━━━ Working data ━━━

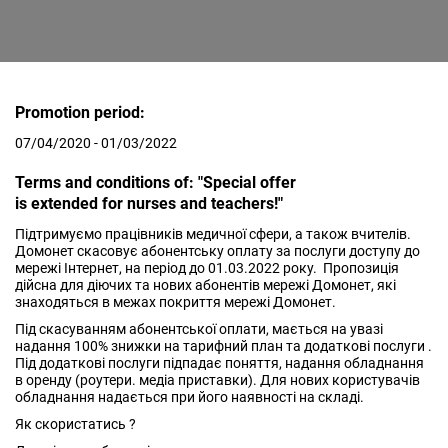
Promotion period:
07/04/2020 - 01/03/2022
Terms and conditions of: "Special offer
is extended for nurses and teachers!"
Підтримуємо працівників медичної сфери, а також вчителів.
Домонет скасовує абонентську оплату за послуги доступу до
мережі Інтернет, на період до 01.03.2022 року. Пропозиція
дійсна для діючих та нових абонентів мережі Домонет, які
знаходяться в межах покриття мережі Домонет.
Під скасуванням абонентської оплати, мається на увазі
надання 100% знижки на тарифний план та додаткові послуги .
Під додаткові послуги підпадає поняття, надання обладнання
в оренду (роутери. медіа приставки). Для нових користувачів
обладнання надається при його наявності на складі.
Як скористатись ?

━━━
━━━ Working data ━━━

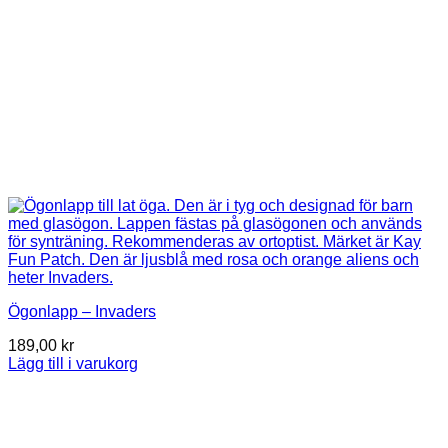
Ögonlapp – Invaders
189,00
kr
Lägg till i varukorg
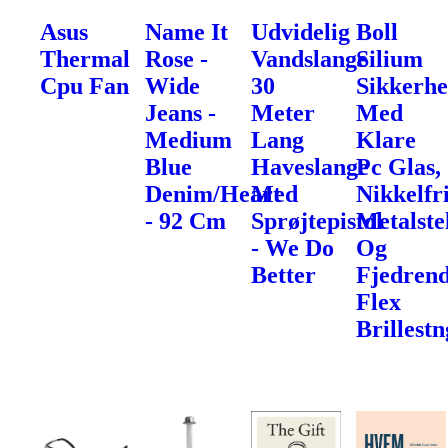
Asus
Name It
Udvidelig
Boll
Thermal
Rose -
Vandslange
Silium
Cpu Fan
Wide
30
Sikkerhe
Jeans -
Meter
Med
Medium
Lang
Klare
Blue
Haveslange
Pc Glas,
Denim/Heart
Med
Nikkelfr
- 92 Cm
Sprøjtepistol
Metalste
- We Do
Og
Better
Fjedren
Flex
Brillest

━━━

To-do item — Report every line of the records above that contains the word "послуги", copying each such line in full.

Result of this task —
Домонет скасовує абонентську оплату за послуги доступу до
надання 100% знижки на тарифний план та додаткові послуги .
Під додаткові послуги підпадає поняття, надання обладнання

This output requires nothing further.